[Start of Attachment]
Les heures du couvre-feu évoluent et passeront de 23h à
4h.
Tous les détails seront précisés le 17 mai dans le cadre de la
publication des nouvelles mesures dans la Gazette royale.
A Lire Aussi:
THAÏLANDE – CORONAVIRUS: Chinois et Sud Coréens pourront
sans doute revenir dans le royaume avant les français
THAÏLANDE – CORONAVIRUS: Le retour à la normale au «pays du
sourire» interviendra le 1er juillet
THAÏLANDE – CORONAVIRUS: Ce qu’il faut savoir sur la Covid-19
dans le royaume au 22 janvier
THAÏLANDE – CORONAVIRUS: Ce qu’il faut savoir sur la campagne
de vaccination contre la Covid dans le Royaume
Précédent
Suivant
[End of Attachment]
> Task to carry out: The line containing "le 1er juillet" and every line after it, up to and including the last line of the records, should be reproduced exactly, with nothing else.

> Output below:
sourire» interviendra le 1er juillet
THAÏLANDE – CORONAVIRUS: Ce qu’il faut savoir sur la Covid-19
dans le royaume au 22 janvier
THAÏLANDE – CORONAVIRUS: Ce qu’il faut savoir sur la campagne
de vaccination contre la Covid dans le Royaume
Précédent
Suivant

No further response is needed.